Le transfuge avait deux épouses

Publié le 6 mai 2007 Lecture : 2 minutes.

Après trois mois de confusion, on en sait désormais un peu plus sur les conditions de la disparition, début février à Istanbul, du général iranien Ali Reza Ashgari (46 ans). Certaines informations avaient évoqué une défection organisée par les services américains et israéliens. Le fait que la femme et les enfants du général se soient volatilisés en même temps que lui semblait conforter cette thèse.
À Téhéran, la police avançait une tout autre explication : l’ancien commandant des Pasdarans, puis vice-ministre de la Défense au temps du président Mohamed Khatami, aurait été kidnappé. D’ailleurs, sa famille – à commencer par son épouse – ne tarda pas à se rendre à Istanbul pour exiger des autorités turques qu’elles accélèrent les recherches. Comment ladite famille pouvait-elle, en même temps, avoir disparu et se démener pour retrouver la victime ?
Un article du Financial Times (27 avril) a permis de dissiper le mystère : le général avait deux épouses. En « choisissant la liberté », il a laissé au pays l’« ancienne » et s’est envolé avec la « nouvelle ». Ce qui accrédite fortement la thèse de la défection, très probablement diligentée par un joint-venture CIA-Mossad. Depuis, les langues se délient à Téhéran, et l’on commence à entrevoir les vraies motivations d’Ashgari. Entre 2003 et 2005, il avait été accusé d’espionnage et de corruption et avait passé dix-huit mois en prison. Par la suite, raconte un ancien responsable, « il avait été lavé de tout soupçon, mais, psychologiquement, il était profondément perturbé ». Un de ses amis précise que c’est grâce à l’« intervention appuyée » d’Ali Shamkhani, le ministre de la Défense, qu’il avait été libéré. Un autre dirigeant iranien, qui l’avait rencontré juste avant sa disparition, confirme qu’il avait « gardé de son incarcération ressentiment et rancune ».

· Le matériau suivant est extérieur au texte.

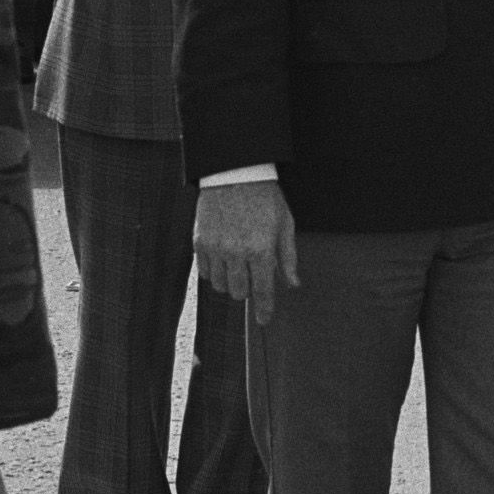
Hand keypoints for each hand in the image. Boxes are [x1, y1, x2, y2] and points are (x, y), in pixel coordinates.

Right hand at [194, 179, 300, 321]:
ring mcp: (216, 248)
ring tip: (237, 264)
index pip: (262, 291)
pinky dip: (214, 272)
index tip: (264, 321)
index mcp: (261, 249)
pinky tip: (223, 259)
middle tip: (252, 276)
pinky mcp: (200, 242)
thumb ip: (288, 257)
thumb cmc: (265, 198)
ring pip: (220, 285)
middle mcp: (236, 253)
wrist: (236, 173)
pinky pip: (204, 272)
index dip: (264, 309)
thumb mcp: (284, 224)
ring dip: (230, 281)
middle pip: (238, 292)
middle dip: (247, 291)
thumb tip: (293, 284)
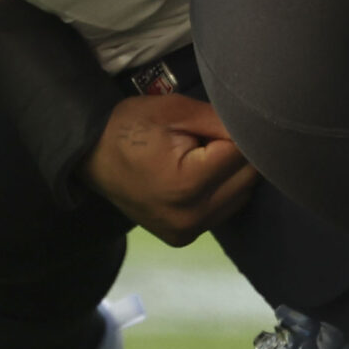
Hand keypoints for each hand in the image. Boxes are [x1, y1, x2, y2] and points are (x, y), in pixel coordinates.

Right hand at [83, 93, 258, 245]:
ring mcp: (187, 232)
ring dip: (235, 174)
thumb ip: (219, 120)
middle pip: (247, 179)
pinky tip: (203, 174)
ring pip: (241, 197)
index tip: (220, 120)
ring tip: (206, 154)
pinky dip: (223, 191)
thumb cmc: (130, 128)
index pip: (242, 154)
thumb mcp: (174, 110)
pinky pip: (223, 211)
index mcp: (188, 185)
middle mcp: (192, 217)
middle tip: (213, 135)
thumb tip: (257, 128)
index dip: (237, 131)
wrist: (91, 156)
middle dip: (240, 154)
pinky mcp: (183, 237)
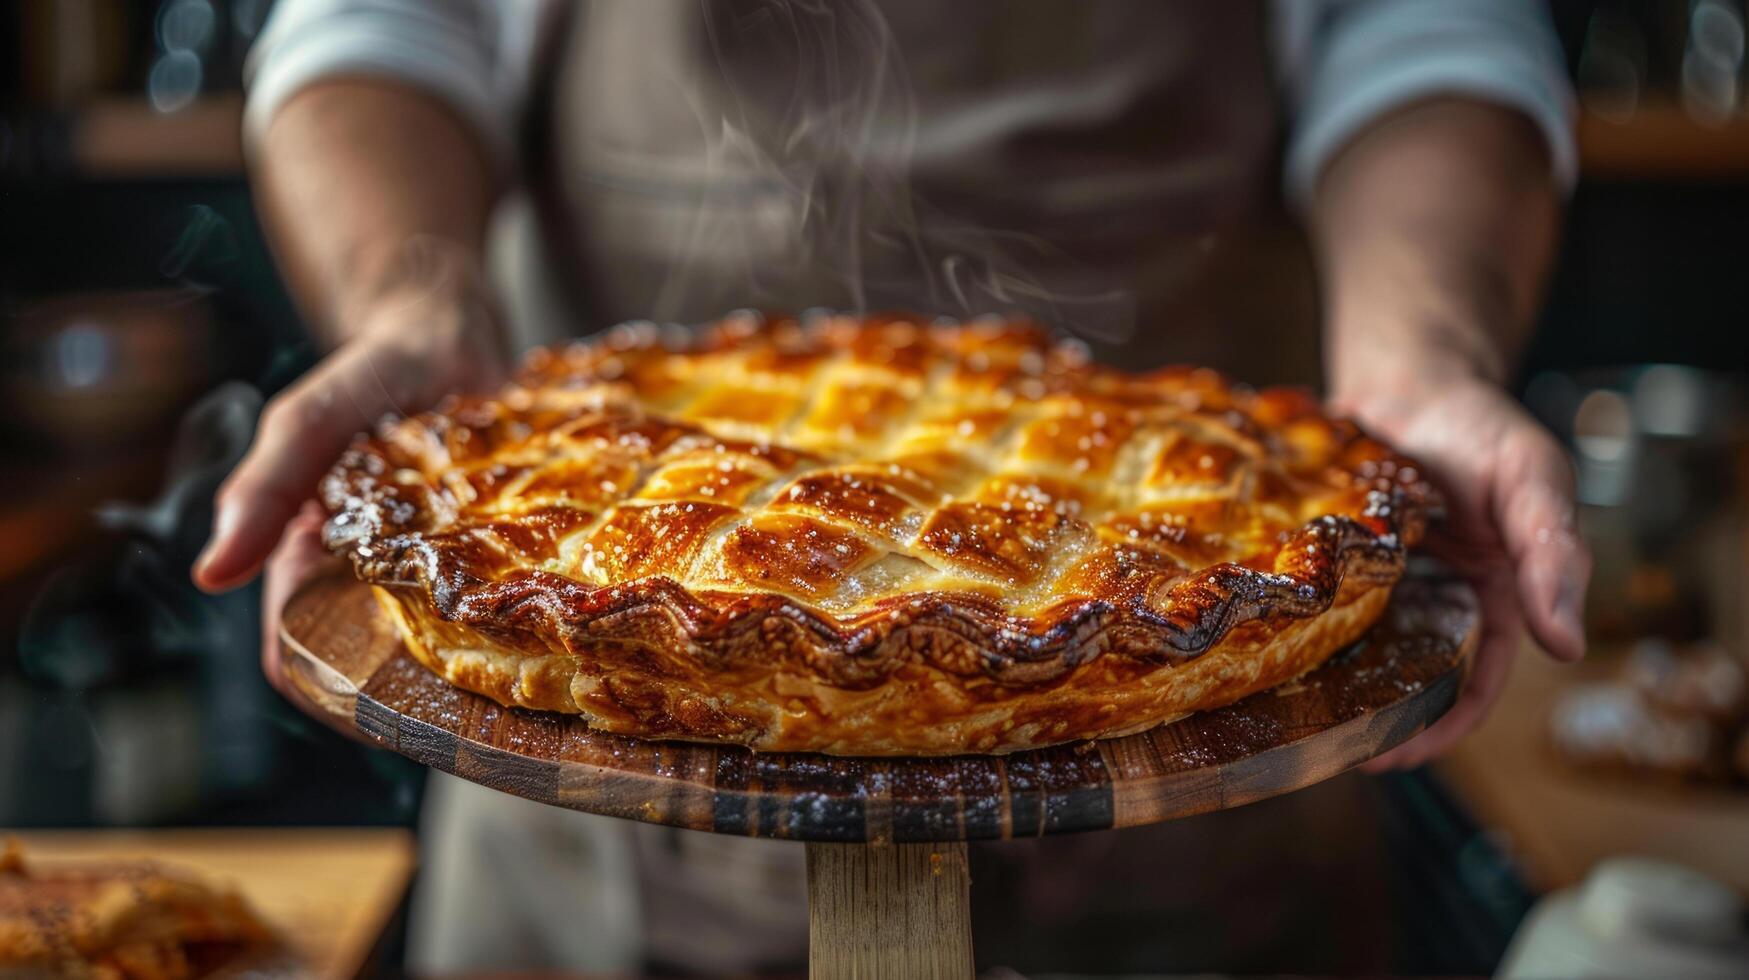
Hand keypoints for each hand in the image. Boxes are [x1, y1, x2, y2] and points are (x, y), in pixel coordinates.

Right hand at [191, 257, 506, 702]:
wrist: (449, 333)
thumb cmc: (366, 377)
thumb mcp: (306, 423)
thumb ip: (264, 489)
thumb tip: (211, 575)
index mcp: (316, 564)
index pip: (305, 654)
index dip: (329, 690)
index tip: (371, 707)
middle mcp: (380, 578)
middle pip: (388, 664)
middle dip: (418, 688)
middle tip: (459, 694)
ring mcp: (444, 571)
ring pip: (454, 647)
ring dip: (479, 659)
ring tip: (514, 668)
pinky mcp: (504, 553)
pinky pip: (513, 601)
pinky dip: (526, 614)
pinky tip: (552, 623)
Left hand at [1335, 375, 1590, 770]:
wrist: (1410, 378)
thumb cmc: (1479, 425)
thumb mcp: (1531, 480)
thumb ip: (1552, 553)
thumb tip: (1568, 644)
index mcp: (1494, 596)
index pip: (1474, 682)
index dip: (1444, 724)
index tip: (1401, 754)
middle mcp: (1434, 596)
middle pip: (1408, 678)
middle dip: (1379, 721)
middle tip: (1338, 751)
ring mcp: (1379, 579)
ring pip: (1357, 652)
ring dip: (1333, 686)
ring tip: (1298, 716)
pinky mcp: (1332, 558)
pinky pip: (1315, 608)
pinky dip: (1299, 633)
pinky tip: (1269, 651)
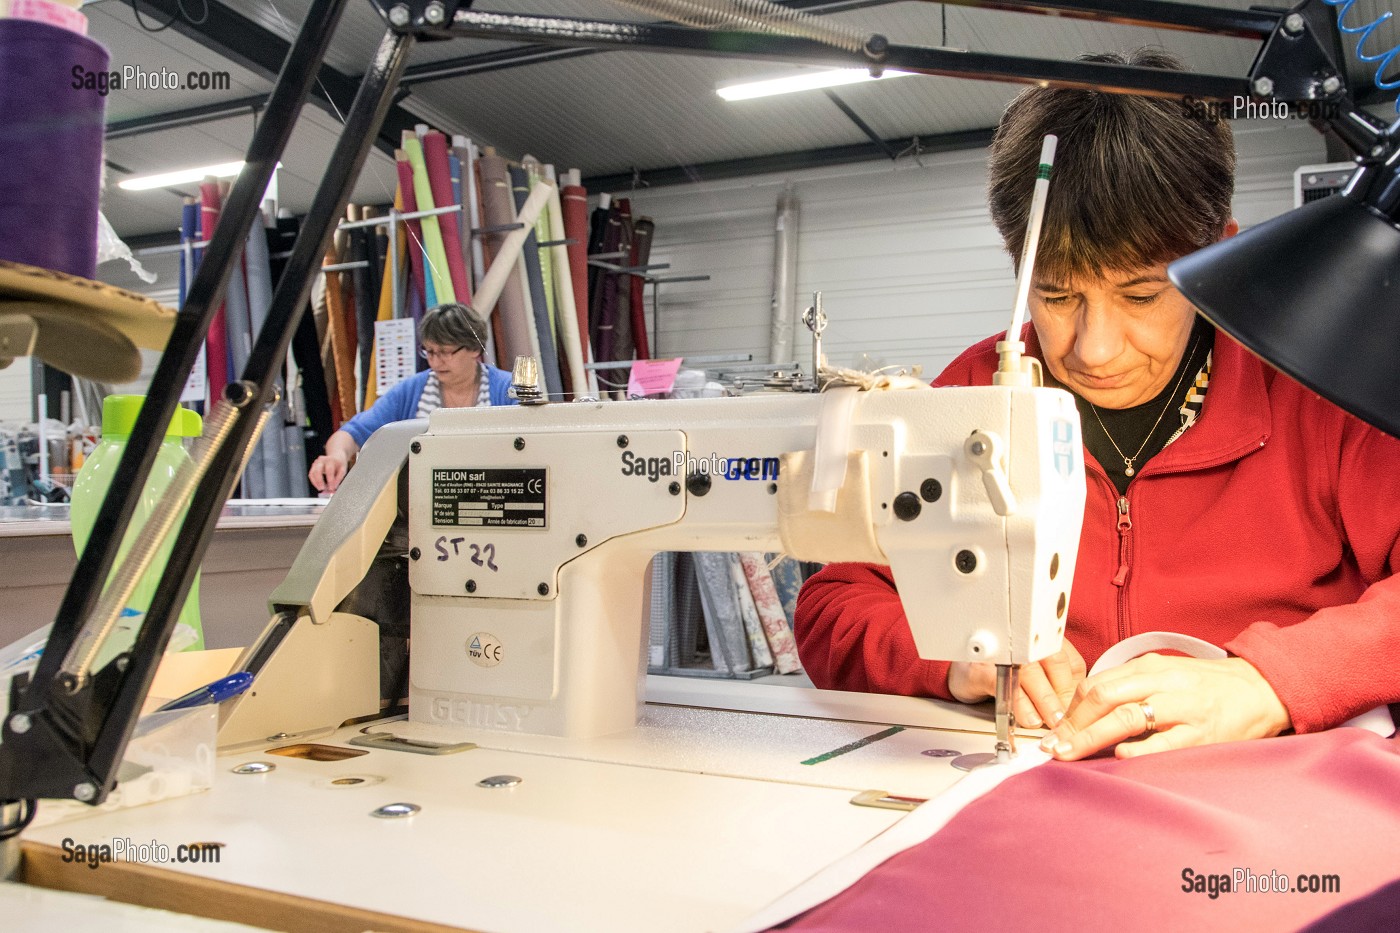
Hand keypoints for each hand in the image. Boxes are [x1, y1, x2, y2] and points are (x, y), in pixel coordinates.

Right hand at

Ceux qui connaissent le général Ashgari minimisent son importance potentielle pour ses « hôtes ». Il fut, certes, un remarquable commandant des Gardiens de la Révolution, mais il n’était plus dans le coup depuis son recyclage dans le commerce de l’huile d’olive, il y a six ans. Pourtant, quelle que soit la valeur des services qu’il est susceptible de rendre à l’ennemi, les Iraniens prennent au sérieux sa défection. Après sa disparition, un ancien agent du FBI, Robert Levinson, s’est mystérieusement évanoui en Iran. il pour il ? Pas seulement : sans doute s’agit-il aussi d’une prise de gage en vue d’un troc des plus classiques dans le monde de l’espionnage : Ali Reza Ashgari contre Robert Levinson.
Aux dernières nouvelles, Condoleezza Rice, la secrétaire d’État américaine, avait, paraît-il, l’intention d’évoquer l’affaire Levinson avec son homologue iranien lors de la conférence de Charm el-Cheikh sur l’Irak, qui a commencé le 3 mai.